→ **YOUR TASK**
Rewrite the part of the records that opens with the line containing "scientific name: Diphasiastrum alpinum" and closes with the line containing "genus: Cyanotis", changing "phylum" to "division" and keeping everything else the same. Leave out the pictures.

→ **TASK DATA**
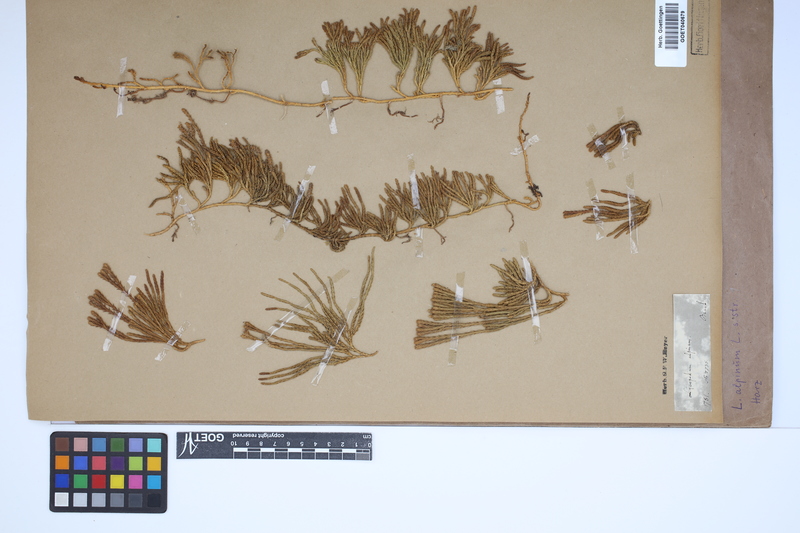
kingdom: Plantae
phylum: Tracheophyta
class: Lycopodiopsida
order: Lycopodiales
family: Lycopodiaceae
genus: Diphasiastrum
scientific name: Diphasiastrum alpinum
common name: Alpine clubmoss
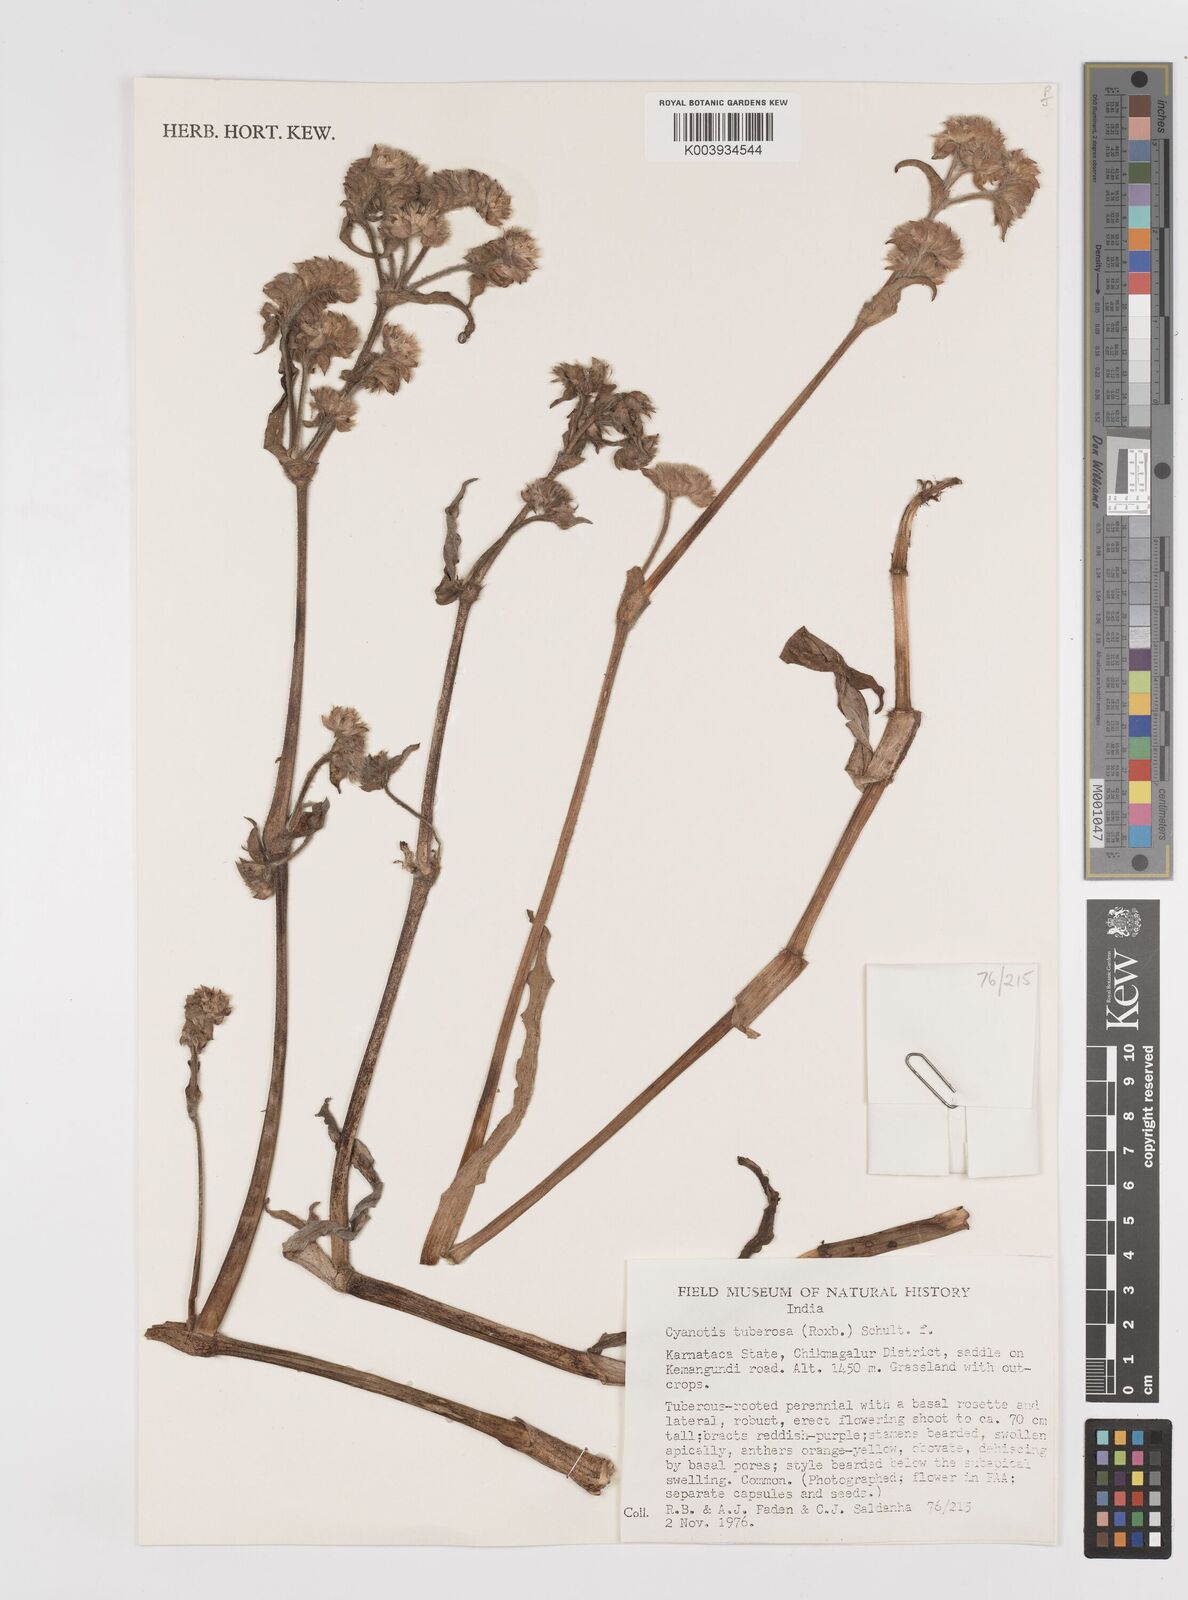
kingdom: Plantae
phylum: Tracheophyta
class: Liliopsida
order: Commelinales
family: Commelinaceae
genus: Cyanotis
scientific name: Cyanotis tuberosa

--

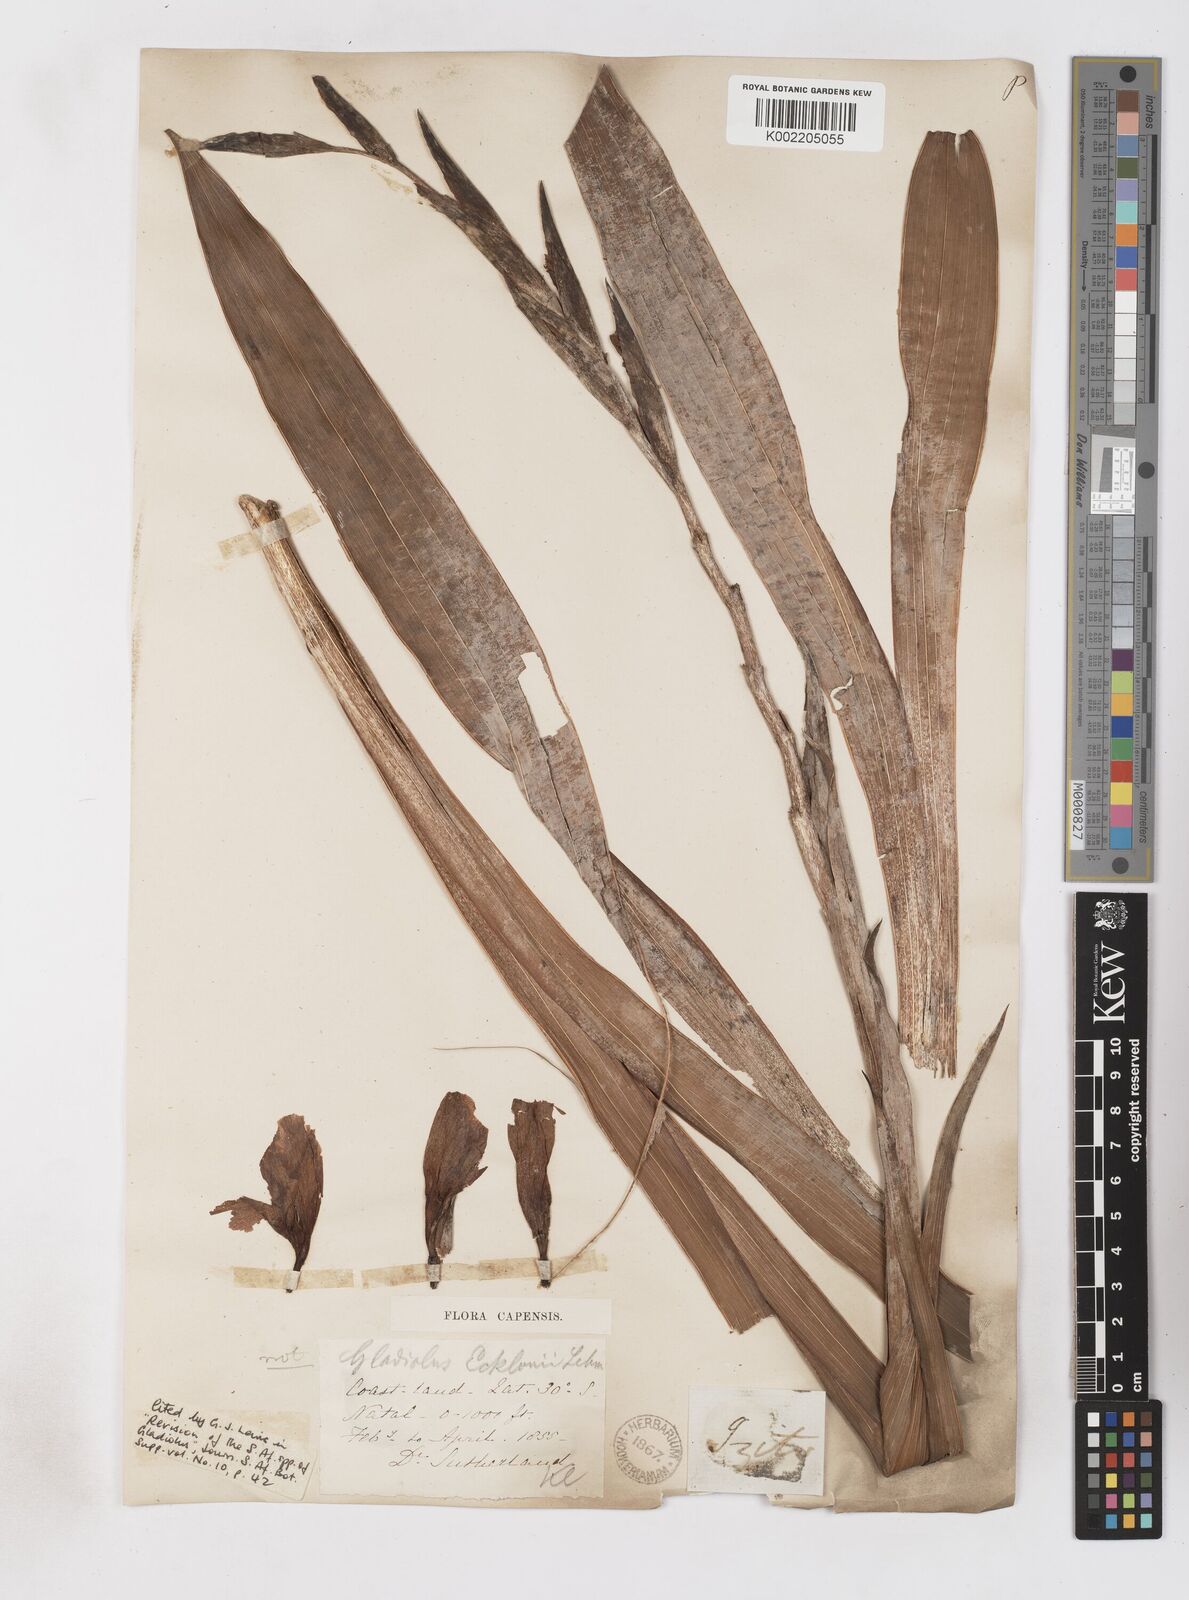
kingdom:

→ **RESPONSE TO THE EXERCISE**
scientific name: Diphasiastrum alpinum
common name: Alpine clubmoss
kingdom: Plantae
division: Tracheophyta
class: Liliopsida
order: Commelinales
family: Commelinaceae
genus: Cyanotis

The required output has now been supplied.